Nós transparecemos a vida trinitária que circula entre nós! Por isso, se a verdade não é beleza, se a verdade é perigosa, como um dragão que devora a humanidade, se a verdade não é beleza, ela vai descartar a comunhão dos corações. Não vai ser a comunhão princípio hermenêutico, princípio de conhecimento, um conhecimento seguro, o princípio que rege a sociedade, a Igreja, a política, a economia, e aquilo que Jesus diz “Que todos sejam um como Eu e o Pai somos um” vai se tornar só poesia teológica que não informa mais a realidade. Se a nossa via rumo à verdade não é a beleza, nossa verdade é manca, é idealizada, idealizadora, e não acolhimento humilde do Divino que se revela, do rosto Santo que se revela e comunica a nós.
Nós acabamos não permitindo que a Trindade manifeste a sua perfeição, a sua vida eterna no mundo. E a perfeição da Trindade passa pelo transbordamento da sua comunhão interior, a vida de comunhão, a pericorese, um no outro, essa transparência, essa capacidade de ser permeável ao outro.
A beleza é um termômetro da autenticidade, da verdade do bem que nós transmitimos às pessoas, e a beleza é o critério de autenticidade do bem requerido nas pessoas. O “ser obrigado a fazer” não salva o mundo. Por mais importantes que as ideias sejam pra formar pensamentos sólidos e seguros na nossa vida, elas, por si só, não salvam o mundo. A verdade e o bem não apenas se demonstram racionalmente, mas se mostram. A verdade é esplendor, é beleza, porque é vida. E a vida só é plena se é fundamentada na comunhão. A vida do Pai, do Filho e do Espírito Santo. Isso é vida, a vida eterna. Nisso que está a verdade.
Em suma, longe de ideologias, a Igreja não é chamada simplesmente a convencer o mundo, mas a surpreender o mundo.
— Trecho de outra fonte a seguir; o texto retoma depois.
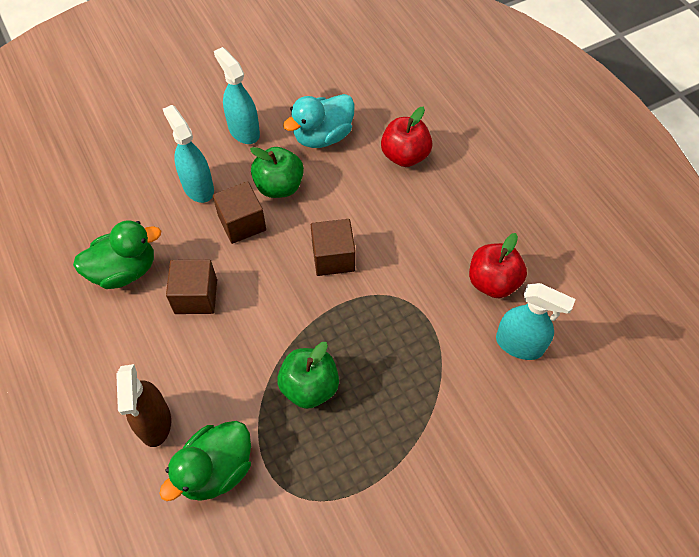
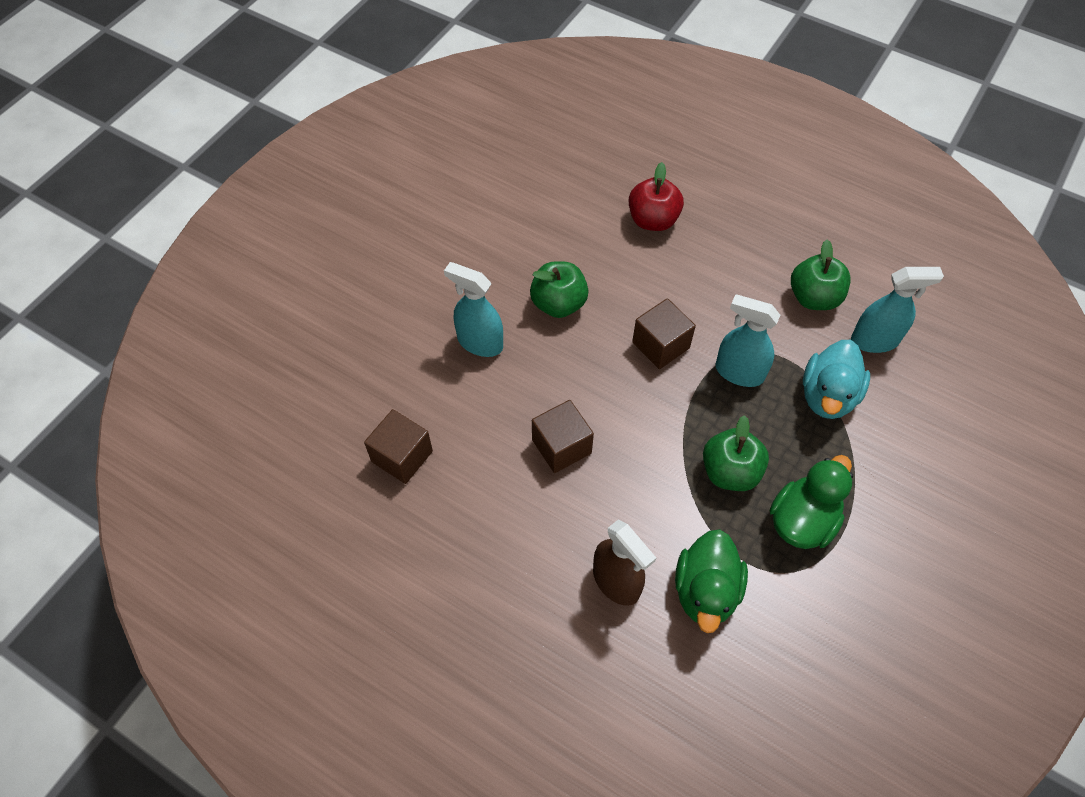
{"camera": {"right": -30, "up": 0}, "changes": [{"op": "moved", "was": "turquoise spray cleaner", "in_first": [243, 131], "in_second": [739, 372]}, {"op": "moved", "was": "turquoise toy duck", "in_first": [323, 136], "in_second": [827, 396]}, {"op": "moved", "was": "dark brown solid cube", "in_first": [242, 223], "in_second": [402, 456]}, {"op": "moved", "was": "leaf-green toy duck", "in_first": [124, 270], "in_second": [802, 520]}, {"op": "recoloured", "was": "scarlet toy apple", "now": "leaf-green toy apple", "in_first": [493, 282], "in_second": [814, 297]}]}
O que realmente toca o profundo do coração dos homens é aquilo que toma de assalto, que rouba o coração e muda os esquemas pré-fabricados.
O que realmente constrange o coração é a beleza. Não somos chamados a convencer o mundo, mas a surpreendê-lo, porque não é usando uma lógica deste mundo que o nosso coração e dos outros vai se render à verdade, mas é trazendo para este mundo a lógica de outro mundo. Na afirmação “olhem como eles se amam“, verificada em Atos dos Apóstolos, evidencia-se que o mundo se convence que o amor vale mais do que a vida. Na beleza desse amor da comunhão o mundo se rende se prostra, se convence e é surpreendido e passa dos raciocínios a adoração. Passa da Terra ao Céu.
Pe. Cristiano Pinheiro, Mestre em Teologia Dogmática e missionário em Nova Iorque.